Friend and playwright Nell Dunn wrote that she had "a crazy sense of humour - she sees herself as a comic character in a comic world, with the only serious thing being painting."

==Professional organisations==
Cooke became a Full Royal Academician in 1972, and for many years her work has appeared annually in the Royal Academy's Summer Exhibition. She was on the Council of the Royal Academy in 1983 to 1985, 1992 to 94, and 2001 to 2002. In 1993 and 1994, she was a Senior hanger at the Royal Academy.
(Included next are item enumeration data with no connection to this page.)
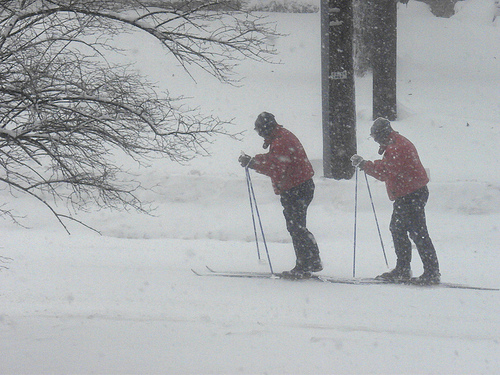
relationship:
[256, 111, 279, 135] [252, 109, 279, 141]
cap on head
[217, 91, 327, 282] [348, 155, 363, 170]
man wearing glove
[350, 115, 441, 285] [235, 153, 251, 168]
man wearing glove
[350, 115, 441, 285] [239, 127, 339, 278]
man wearing outfits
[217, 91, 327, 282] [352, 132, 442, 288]
man wearing outfits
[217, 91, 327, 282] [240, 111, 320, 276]
man wearing ski gear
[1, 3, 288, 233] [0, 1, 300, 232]
branches of tree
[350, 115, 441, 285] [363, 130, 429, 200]
man wearing red jacket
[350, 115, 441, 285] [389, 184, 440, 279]
man wearing black pants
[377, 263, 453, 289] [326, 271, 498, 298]
feet attached to skis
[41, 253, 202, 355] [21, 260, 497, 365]
snow sitting on ground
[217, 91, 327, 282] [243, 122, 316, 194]
man wearing red jacket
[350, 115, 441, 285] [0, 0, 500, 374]
man marching on snow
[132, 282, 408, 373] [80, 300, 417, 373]
snow on ground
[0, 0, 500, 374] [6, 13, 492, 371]
snow on ground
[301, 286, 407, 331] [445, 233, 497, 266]
snow on ground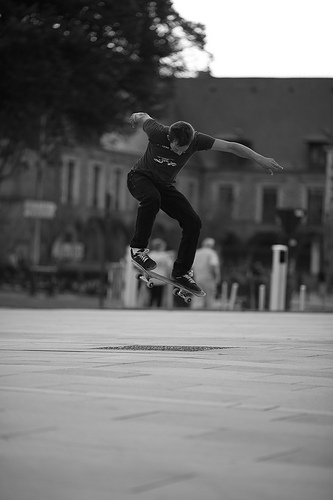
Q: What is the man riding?
A: Skateboard.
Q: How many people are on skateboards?
A: One.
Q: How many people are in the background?
A: Two.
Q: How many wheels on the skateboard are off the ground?
A: Four.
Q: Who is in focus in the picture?
A: Skateboarder.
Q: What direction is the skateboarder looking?
A: Down.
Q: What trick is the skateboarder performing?
A: Jump.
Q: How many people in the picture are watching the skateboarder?
A: Zero.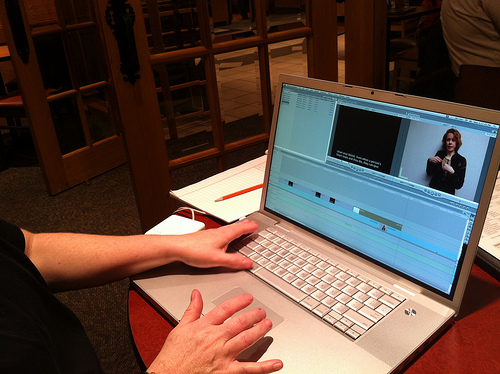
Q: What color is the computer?
A: Grey.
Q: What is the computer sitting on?
A: A table.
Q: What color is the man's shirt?
A: Black.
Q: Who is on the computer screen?
A: A woman.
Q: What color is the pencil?
A: Red.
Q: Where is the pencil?
A: Next to the computer.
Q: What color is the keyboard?
A: Silver.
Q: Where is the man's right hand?
A: On the mousepad.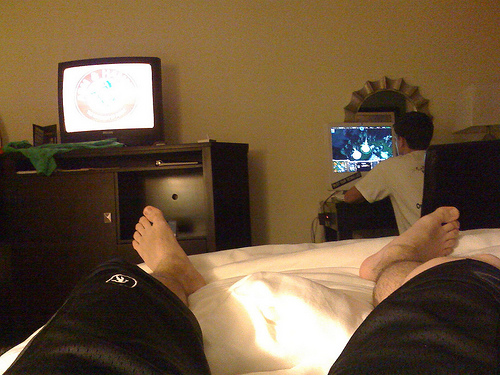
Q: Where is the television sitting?
A: Top of dresser.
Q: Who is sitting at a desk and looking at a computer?
A: Young boy.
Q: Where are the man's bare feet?
A: On bed.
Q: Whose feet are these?
A: The photographer's.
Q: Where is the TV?
A: On the brown dresser.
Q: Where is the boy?
A: In front of the computer.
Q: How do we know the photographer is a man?
A: His legs are very hairy.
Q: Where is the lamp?
A: Next to the computer.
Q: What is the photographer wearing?
A: Black shorts.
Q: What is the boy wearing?
A: A white t-shirt.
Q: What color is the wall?
A: White.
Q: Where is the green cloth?
A: In front of the television.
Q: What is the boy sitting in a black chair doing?
A: Playing a computer game.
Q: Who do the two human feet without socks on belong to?
A: The person in bed.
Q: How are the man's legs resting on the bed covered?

From 1984 to 1986, Cooke was governor of the Central School of Art and Design. She sat on the academic board of the Blackheath School of Art from 1986 to 1988. She was a member of the Friends of Woodlands Art Gallery.

==Works==
A selection of her works include:

- Birth of Icarus, 1998, Piano Nobile Fine Paintings
- Blast Boadicea, oil on canvas, 1960, Royal Academy of Arts, London
- Dream Dream, 2008
- Egon Joseph Wellesz (1885-1974), Lincoln College, University of Oxford
- Grassland, Government Art Collection
- Jamais je ne pleure et jamais je ne ris (I never cry and I never laugh), oil on canvas, c. 1972, Royal Academy of Arts, London
- John Bratby (1928-1992), Royal Academy of Arts
- John Bratby (1928-1992), Royal College of Art
- Lily, Lily on the Brow, Calderdale Metropolitan Borough Council
- Mad Self Portrait, Tullie House Museum and Art Gallery
- Mary Bennett, Principal (1965-1980) St Hilda's College, University of Oxford
- Richard Webb, Baroque Cellist, c.1982, Private collection.
- Not Waving, Just Painting, Usher Gallery, The Collection: Art & Archaeology in Lincolnshire
- Portrait of a Boy, Kirklees Museums and Galleries
- Self-Portrait, Tate, 1958
- Sir Walter Oakeshott (1903-1987), Lincoln College, University of Oxford
- The greenhouse, oil on board, 1955
- The Italian Straw Hat, London Borough of Camden
- The yellow cliff, oil on canvas, 1974
- Through the Looking Glass, 1960, Royal Academy of Arts
- Union Wharf, Government Art Collection
- Young girl with parasol, oil on board

==Exhibitions==
Some of her exhibitions were:
- 1956 - The first year her work was included in group exhibitions
- 1963 - Her first solo exhibition was held at the Establishment Club in London
- 1964 - Solo exhibition at the Leicester Galleries
- 1965 - Bear Lane Gallery in Oxford
- 1965 - Moyan Gallery, Manchester
- 1971 - New Grafton Gallery, London
- 1974 - Group exhibitions at Agnews
- 1976 - Dulwich Picture Gallery
- 1976 - "British Painting 1952 to 1977" at the Royal Academy
- 1979 - Tate Gallery
- 1980 - Norwich Gallery
- 1990 - Sir Hugh Casson Room for Friends at the Royal Academy of Arts
- 1996 - Along with Maggi Hambling, she contributed to "In The Looking Glass", an exhibition at the Usher Gallery, Lincoln, that brought together a group of contemporary self-portraits by women.